### The task
Return each line in the rows below that contains the word "leads".

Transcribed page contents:

·····

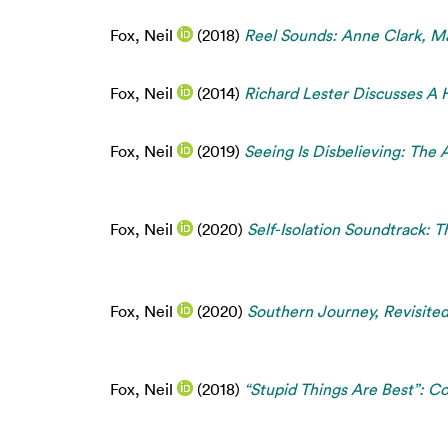
Fox, Neil
(2018)
Reel Sounds: Anne Clark, Ma
Fox, Neil
(2014)
Richard Lester Discusses A 
Fox, Neil
(2019)
Seeing Is Disbelieving: The 
Fox, Neil
(2020)
Self-Isolation Soundtrack: T
Fox, Neil
(2020)
Southern Journey, Revisited
Fox, Neil
(2018)
“Stupid Things Are Best”: Co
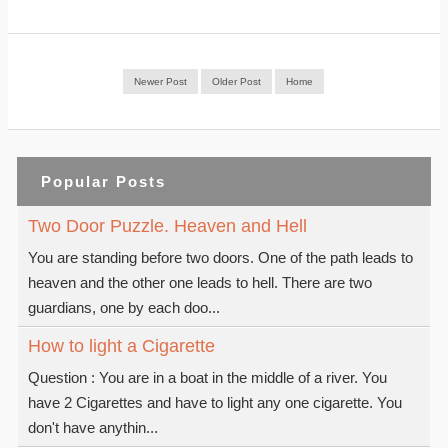
Newer Post
Older Post
Home
Popular Posts
Two Door Puzzle. Heaven and Hell
You are standing before two doors. One of the path leads to
heaven and the other one leads to hell. There are two
guardians, one by each doo...
How to light a Cigarette
Question : You are in a boat in the middle of a river. You
have 2 Cigarettes and have to light any one cigarette. You
don't have anythin...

·····

### Task answer
You are standing before two doors. One of the path leads to
heaven and the other one leads to hell. There are two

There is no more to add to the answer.